A Miriad of Endometriosis Coping Strategies
As a sufferer of stage 4 endometriosis you develop ‘coping strategies’ that you think will allow you to get on with your everyday life. These ‘coping strategies’ are to mask the disease from others, so that peers and colleagues see you leading a ‘normal life’. They are an attempt to keep your job, relationships and friendships going despite the horror that is endometriosis.
I sat in First Class so that no-one could see me and I could be on my own. I felt like all of my organs were being pulled down by a heavy weight. I could eat, drink or even go to the loo. When I got to Runcorn station, I tried the coping strategy of shutting myself in loo until I felt a bit better.
I didn’t. I nearly passed out.
My ever-supportive manager was waiting for me in the car to go to the business meeting. As soon as I got in the car I think he saw the pain in my face. Tears started rolling down my face. ‘You should have phoned in sick. You need to go home.’ He was right. I was in denial, saying ‘this is stupid.’ I got straight back on the train to go home with pain that was crippling me.
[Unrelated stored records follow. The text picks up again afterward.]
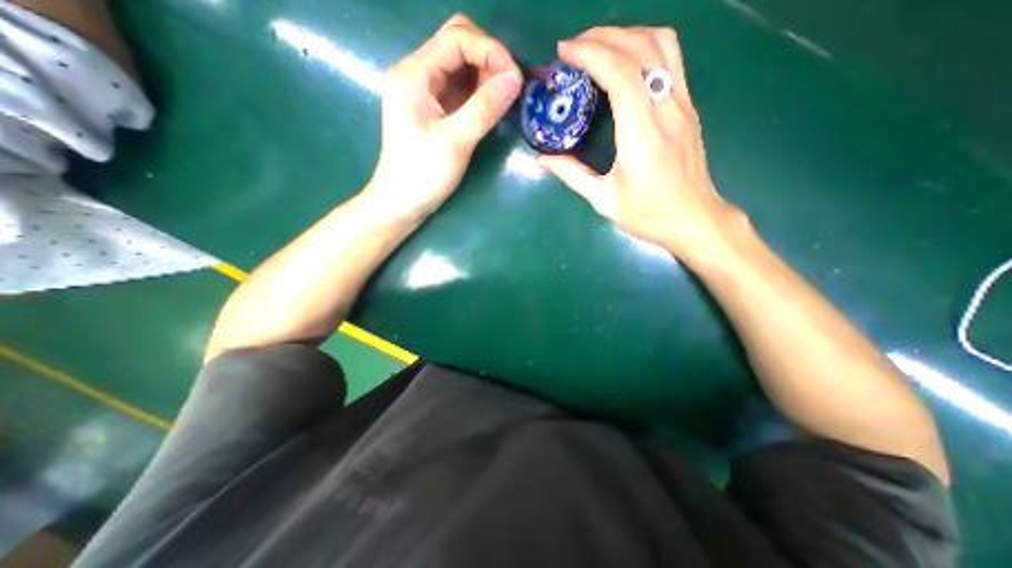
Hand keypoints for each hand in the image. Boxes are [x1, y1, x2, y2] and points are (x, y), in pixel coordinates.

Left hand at [367, 14, 520, 217]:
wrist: (402, 202)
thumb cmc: (422, 175)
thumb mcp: (454, 142)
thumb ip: (484, 109)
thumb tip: (515, 80)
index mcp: (414, 74)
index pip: (457, 38)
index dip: (491, 51)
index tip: (515, 80)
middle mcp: (418, 74)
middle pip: (459, 43)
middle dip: (489, 59)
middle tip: (509, 89)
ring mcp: (426, 92)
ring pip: (462, 66)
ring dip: (487, 76)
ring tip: (504, 100)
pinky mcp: (435, 109)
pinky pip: (462, 88)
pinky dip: (480, 92)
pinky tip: (492, 106)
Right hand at [537, 27, 750, 262]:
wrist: (693, 219)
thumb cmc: (648, 214)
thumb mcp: (604, 200)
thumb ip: (572, 175)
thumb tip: (542, 159)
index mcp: (642, 135)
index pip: (620, 74)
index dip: (591, 54)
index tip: (564, 53)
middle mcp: (666, 110)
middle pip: (640, 48)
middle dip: (603, 37)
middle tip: (574, 47)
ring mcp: (682, 104)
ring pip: (661, 44)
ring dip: (627, 34)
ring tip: (598, 46)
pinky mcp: (688, 107)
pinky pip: (671, 59)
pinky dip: (644, 46)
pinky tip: (626, 60)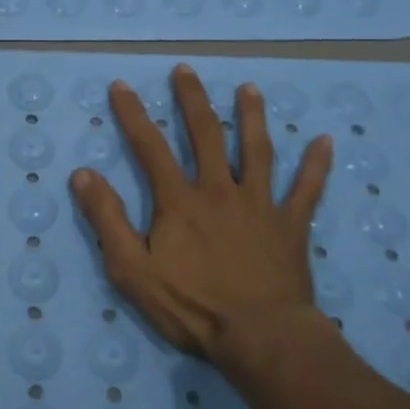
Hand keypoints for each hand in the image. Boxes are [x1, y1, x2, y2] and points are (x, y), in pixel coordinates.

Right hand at [69, 64, 333, 367]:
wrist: (261, 338)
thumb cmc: (191, 307)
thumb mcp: (132, 269)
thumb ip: (107, 220)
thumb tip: (83, 174)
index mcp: (180, 200)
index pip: (150, 146)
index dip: (133, 114)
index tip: (121, 85)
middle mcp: (220, 190)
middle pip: (206, 135)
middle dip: (192, 100)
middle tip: (185, 70)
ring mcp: (260, 205)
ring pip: (258, 151)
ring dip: (252, 117)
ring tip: (249, 89)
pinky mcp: (291, 226)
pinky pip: (307, 190)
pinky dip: (316, 165)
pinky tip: (325, 141)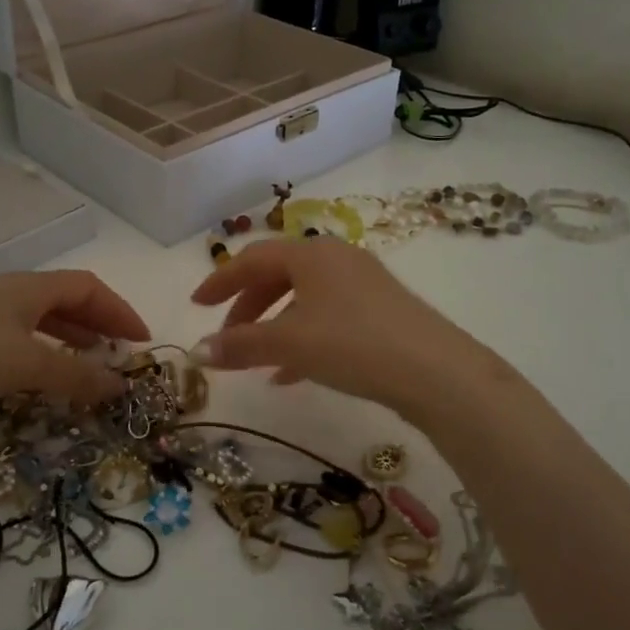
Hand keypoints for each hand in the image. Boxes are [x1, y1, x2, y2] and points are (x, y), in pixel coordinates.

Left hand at [0, 271, 149, 430]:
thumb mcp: (27, 363)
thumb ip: (76, 375)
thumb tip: (120, 386)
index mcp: (28, 288)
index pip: (88, 288)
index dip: (119, 310)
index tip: (141, 341)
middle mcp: (8, 296)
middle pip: (65, 302)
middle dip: (97, 326)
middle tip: (120, 355)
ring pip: (39, 325)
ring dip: (69, 343)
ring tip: (88, 368)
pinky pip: (15, 345)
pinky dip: (39, 359)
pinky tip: (40, 382)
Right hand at [190, 238, 517, 423]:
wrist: (434, 371)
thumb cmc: (352, 344)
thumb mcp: (289, 344)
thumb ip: (240, 346)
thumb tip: (196, 353)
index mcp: (311, 254)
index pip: (252, 259)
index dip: (220, 281)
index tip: (195, 304)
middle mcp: (336, 258)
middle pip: (278, 276)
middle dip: (247, 307)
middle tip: (227, 336)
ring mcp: (363, 283)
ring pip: (304, 299)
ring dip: (274, 326)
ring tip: (256, 360)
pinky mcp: (381, 310)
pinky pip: (328, 317)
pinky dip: (303, 338)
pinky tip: (291, 374)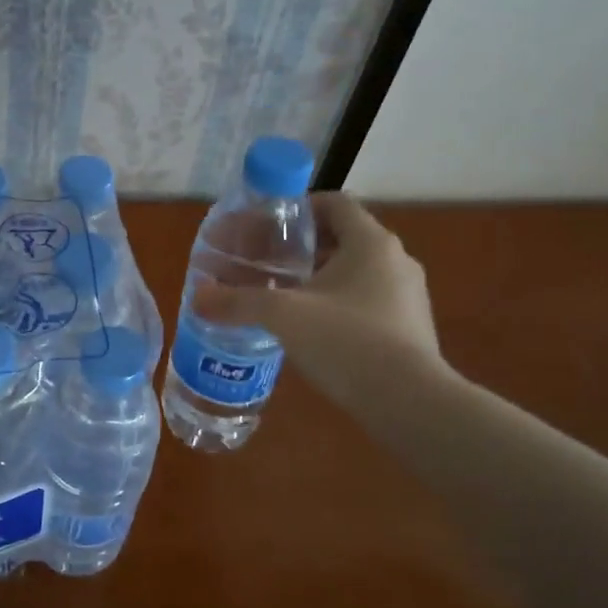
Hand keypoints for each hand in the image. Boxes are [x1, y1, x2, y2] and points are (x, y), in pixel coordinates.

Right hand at [192, 193, 447, 413]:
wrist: (410, 404)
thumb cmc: (347, 341)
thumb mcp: (283, 316)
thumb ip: (237, 301)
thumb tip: (197, 297)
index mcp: (370, 242)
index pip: (333, 203)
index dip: (297, 208)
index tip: (266, 226)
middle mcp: (395, 261)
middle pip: (340, 238)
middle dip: (299, 248)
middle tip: (262, 262)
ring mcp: (407, 297)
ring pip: (353, 272)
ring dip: (316, 277)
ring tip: (279, 294)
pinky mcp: (408, 329)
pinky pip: (365, 302)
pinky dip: (335, 304)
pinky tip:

Seeing my GP Doubled up in Agony
Only I didn’t go straight home, it was too bad. I went straight to the doctors. Doubled up in agony, I begged them to fit me in. They found me an appointment and tried to get me to be seen sooner. They were so understanding, and helped me in to the doctors surgery.
This was the first time I had seen my new doc, and what an impression I must have made! He could see that my agony was so severe that only morphine would barely touch it. This, combined with the fact that I hadn’t eaten for 24 hours and a low blood pressure.
Getting admitted to Liverpool Women’s Hospital
After the trauma of my visit to A and E in York last October (that’s another story), I was scared to death of hospitals. But, he sent me to Liverpool Women’s hospital and they were absolutely brilliant. I was admitted for just 48 hours to get the pain under control and my eating back to normal.
One thing I have learnt this week – sometimes, with endometriosis, you just have to admit defeat. Don’t try to battle through the pain all of the time. Recognise when you need to rest or get hospital treatment.